Tuolumne County Facts
Where is Tuolumne County?
Tuolumne (as in “follow me”) County, 133 miles east of San Francisco, is a pristine, scenic expanse reaching to the crest of the Sierra Nevada Mountains. The main highways leading to this picturesque, two-to-three-hour drive from the Bay Area are Highways 108 and 120 from the west the latter considered to be the most scenic and direct route to Yosemite National Park and Highway 49 from the north.
What do you do in Tuolumne County?
Although relatively small with 2,235 square miles, Tuolumne County is a region of great contrasts. In the west, pasturelands are at a modest 300 feet in elevation, but to the east the mountain terrain reaches for the sky, up to 9,628 feet at the Sonora Pass on Highway 108 and 9,941 feet at Tioga Pass on Highway 120 in Yosemite National Park. The Stanislaus National Forest, Yosemite National Park, and other surrounding areas provide incredible natural vistas and settings for hiking, water skiing, horseback riding, rafting, camping, snowmobiling, boating, snow skiing, fishing and other outdoor activities. But that is not all — manmade attractions abound, as well. Seven restored historic hotels, six area golf courses, numerous gourmet restaurants, wineries, train rides, casino, five museums, two state historic sites, live theater and many charming bed-and-breakfasts are among the many other attributes that make the county a true year round vacation destination.
How do you get around in Tuolumne County?
The county seat of Sonora is within easy driving distance to four major airports:
Sacramento International (117 miles)
Oakland International (120 miles)
San Jose International (126 miles)
San Francisco International (133 miles)
In addition, there are two non-commercial airports in the county:
Columbia Airport (longest runway: 4,060 feet); 209/553-5685
Pine Mountain Lake Airport (longest runway: 3,500 feet); 209/962-8966; www.pinemountainlake.com/airport.html
What’s the weather like in Tuolumne County?
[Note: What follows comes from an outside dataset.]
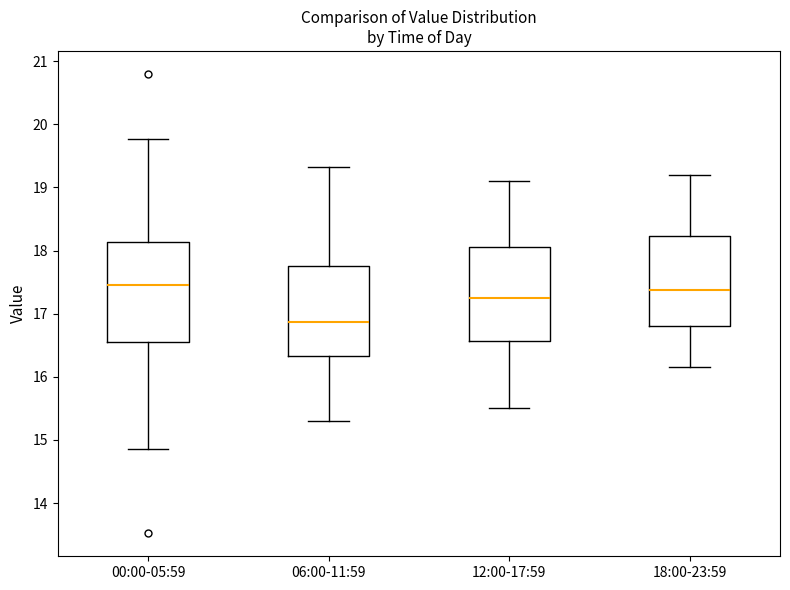

Reading left to right, read every box against the y-axis: the position of its median line, the range the box covers, and the ends of its whiskers. The values are not printed on the chart, so give them approximately, as read against the axis.

00:00-05:59: median 17.5, box 16.6 to 18.1, whiskers 14.9 to 19.8
06:00-11:59: median 16.9, box 16.3 to 17.8, whiskers 15.3 to 19.3
12:00-17:59: median 17.3, box 16.6 to 18.1, whiskers 15.5 to 19.1
18:00-23:59: median 17.4, box 16.8 to 18.2, whiskers 16.2 to 19.2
The sun shines on Tuolumne County an average of 325 days a year. The rising elevation keeps it above the fog and smog usually associated with the Central Valley and Bay Area to the west. The annual mean temperature is 60°F, and annual mean rainfall is 32.85 inches. The area enjoys the accessibility and full beauty evident of four distinct seasons. In the spring, the lower altitudes and foothills turn a rich green, with many of the native grasses becoming golden during the hot, dry summer. In the fall, flaming colors line picturesque roads and dapple the foothills and mountainsides as native flora begrudgingly gives way to winter. Above 5,000 feet, snow remains on the ground from late November through April, but any accumulation is rare below 3000 feet, where many of the county’s main towns are located.
What’s the best season to visit Tuolumne County?
Peak visitation takes place in May through September for those areas that do not get snow. Those that do (these are on Highway 108 east) include the months of December to mid-March in their high season. Off-season for all areas of the county occurs in March/April and again in October/November. Lodging discounts of 10% to 20% are available throughout the county during these months.